In the past decades, the central library of the University Library of Würzburg has tried to compensate for the poor usability of the theological departmental libraries by acquiring theological study literature in parallel to a large extent. It also draws its funds from the budget distribution model for academic literature, which is divided between the central library and the Sub-Library of Theology. The acquisition initiative here is taken by the subject librarian, who is also the head of the Sub-Library of Theology. Basic reference works are available here as well as textbooks accompanying lectures, which are kept in the broad subject spectrum of the textbook collection of the central library.
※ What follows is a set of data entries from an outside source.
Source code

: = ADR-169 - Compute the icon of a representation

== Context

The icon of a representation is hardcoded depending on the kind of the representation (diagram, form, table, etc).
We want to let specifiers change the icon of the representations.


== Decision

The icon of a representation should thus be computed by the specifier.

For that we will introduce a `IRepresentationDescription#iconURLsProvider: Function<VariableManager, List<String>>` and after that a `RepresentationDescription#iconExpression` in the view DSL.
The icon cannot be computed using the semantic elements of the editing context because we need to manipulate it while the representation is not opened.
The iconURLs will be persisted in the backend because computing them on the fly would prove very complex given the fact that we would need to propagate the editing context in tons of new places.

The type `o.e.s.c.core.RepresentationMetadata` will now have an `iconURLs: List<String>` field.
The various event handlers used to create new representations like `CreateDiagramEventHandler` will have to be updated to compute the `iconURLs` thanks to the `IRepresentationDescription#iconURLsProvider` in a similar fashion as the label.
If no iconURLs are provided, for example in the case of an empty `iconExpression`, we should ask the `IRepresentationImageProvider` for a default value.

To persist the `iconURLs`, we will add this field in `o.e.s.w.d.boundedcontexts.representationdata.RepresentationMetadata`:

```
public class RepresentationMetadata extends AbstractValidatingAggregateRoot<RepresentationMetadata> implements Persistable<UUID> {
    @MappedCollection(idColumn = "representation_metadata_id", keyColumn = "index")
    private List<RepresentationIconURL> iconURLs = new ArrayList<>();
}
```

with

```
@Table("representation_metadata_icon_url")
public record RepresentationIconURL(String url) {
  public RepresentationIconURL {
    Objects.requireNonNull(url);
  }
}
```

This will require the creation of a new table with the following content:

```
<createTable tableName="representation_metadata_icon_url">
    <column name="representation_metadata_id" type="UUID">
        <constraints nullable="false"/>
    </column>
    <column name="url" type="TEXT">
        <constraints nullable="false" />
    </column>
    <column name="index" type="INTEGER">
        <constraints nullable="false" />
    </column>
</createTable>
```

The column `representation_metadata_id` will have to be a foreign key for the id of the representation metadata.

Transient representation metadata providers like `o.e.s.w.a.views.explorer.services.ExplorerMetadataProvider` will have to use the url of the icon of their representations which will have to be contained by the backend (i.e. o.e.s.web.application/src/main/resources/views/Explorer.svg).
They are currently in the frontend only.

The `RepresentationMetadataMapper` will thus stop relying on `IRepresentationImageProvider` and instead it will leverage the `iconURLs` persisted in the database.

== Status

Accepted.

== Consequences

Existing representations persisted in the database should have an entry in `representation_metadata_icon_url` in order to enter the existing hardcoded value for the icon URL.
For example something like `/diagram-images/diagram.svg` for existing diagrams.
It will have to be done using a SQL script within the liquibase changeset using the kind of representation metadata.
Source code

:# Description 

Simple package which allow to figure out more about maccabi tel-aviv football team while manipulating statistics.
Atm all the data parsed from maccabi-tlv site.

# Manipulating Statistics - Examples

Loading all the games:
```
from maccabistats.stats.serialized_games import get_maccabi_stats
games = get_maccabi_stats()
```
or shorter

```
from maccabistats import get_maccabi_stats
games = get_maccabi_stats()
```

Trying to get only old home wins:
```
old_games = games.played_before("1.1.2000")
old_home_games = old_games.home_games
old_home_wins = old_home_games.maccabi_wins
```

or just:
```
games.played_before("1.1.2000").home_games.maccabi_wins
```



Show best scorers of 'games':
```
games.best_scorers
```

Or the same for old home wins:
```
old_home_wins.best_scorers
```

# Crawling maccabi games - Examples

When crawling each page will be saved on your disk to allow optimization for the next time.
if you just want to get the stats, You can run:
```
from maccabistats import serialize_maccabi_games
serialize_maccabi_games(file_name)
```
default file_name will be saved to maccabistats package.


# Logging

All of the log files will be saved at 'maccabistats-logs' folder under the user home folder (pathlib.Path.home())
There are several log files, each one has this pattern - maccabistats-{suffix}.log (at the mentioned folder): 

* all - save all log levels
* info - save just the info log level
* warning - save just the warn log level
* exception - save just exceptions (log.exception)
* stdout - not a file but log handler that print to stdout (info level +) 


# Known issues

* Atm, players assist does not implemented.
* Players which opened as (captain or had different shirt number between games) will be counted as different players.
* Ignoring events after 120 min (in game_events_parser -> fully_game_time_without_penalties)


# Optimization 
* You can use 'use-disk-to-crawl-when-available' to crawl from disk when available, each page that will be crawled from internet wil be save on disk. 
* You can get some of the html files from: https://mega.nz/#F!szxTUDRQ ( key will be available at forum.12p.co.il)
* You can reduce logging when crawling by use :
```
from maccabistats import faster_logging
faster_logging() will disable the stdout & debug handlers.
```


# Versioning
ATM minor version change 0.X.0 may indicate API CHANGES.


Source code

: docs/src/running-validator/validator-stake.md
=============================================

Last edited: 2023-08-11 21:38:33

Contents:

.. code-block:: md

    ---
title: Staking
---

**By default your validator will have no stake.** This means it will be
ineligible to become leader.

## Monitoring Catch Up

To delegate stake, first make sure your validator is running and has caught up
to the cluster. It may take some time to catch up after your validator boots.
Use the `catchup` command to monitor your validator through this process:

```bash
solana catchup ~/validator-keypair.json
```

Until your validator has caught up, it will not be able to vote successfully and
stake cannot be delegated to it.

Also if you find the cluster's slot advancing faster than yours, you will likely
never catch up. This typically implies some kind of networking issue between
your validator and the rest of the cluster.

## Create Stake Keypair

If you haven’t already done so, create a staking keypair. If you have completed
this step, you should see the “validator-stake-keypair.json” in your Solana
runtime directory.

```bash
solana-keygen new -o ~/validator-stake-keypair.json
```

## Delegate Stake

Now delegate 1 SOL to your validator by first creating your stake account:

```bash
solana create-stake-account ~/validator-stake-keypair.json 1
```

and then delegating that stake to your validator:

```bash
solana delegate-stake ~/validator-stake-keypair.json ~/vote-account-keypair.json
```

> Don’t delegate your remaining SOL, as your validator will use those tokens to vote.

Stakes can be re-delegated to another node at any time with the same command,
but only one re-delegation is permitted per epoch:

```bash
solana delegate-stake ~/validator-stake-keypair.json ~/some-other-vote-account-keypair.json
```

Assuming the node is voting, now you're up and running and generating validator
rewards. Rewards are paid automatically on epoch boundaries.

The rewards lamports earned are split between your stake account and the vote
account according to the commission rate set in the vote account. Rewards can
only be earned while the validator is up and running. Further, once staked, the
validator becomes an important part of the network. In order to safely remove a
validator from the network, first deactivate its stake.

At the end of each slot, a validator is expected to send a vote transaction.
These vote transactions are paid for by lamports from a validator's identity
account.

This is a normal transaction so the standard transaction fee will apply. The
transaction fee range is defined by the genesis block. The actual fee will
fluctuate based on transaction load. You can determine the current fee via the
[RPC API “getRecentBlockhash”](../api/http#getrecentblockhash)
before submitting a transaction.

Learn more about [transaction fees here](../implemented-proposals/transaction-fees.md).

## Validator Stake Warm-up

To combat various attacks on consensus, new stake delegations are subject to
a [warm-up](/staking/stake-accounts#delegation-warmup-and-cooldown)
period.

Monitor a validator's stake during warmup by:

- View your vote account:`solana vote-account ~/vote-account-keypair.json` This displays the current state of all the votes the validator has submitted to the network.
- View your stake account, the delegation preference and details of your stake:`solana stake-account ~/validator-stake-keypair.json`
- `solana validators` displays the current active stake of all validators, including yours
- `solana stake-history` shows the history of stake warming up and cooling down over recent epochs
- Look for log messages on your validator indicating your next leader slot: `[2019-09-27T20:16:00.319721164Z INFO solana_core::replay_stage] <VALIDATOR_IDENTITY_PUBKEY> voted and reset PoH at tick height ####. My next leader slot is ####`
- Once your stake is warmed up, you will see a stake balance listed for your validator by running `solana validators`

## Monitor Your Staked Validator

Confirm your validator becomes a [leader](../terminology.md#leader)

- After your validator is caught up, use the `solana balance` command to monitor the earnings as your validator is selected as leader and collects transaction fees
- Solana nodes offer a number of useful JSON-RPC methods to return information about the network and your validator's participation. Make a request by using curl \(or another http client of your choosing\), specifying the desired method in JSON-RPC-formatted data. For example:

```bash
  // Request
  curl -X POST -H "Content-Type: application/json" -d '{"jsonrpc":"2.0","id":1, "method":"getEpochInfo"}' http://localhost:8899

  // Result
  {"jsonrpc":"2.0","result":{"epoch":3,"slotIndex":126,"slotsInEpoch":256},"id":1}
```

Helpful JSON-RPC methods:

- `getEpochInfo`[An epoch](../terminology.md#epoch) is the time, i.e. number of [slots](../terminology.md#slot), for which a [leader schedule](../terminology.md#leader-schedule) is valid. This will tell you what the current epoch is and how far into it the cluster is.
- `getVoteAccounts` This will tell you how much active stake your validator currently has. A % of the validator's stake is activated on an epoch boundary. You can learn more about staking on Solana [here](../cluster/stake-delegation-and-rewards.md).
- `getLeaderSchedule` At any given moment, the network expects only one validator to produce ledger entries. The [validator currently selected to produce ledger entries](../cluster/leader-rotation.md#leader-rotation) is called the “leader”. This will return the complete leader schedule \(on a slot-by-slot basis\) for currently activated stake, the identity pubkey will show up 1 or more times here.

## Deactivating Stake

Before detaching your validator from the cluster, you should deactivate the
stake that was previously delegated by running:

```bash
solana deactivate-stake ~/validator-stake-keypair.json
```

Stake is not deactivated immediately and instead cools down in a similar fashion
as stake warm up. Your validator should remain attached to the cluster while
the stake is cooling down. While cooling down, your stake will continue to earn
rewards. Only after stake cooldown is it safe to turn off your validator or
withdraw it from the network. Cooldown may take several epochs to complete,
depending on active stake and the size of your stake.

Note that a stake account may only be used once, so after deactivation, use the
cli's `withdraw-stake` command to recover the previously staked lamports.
In addition, the central library has developed a closeness to the users through an uncomplicated electronic offer for acquisition suggestions, which together with the very good opening hours – at least during normal times – meanwhile make students of theology an attractive offer for printed and electronic literature. However, the fact that the central library is located on the Hubland campus, while all theological lectures are held in the city centre, three kilometres away, has always been an aggravating factor. Recently, there has been a greater emphasis on e-books by the university library as part of the shift to digital teaching offerings. In concert with the central library, which has largely purchased theological literature in parallel with the needs of the former department libraries, the significantly improved usability of the Sub-Library of Theology has now made it possible to focus the resources for theological literature in one location as close as possible to the professional community.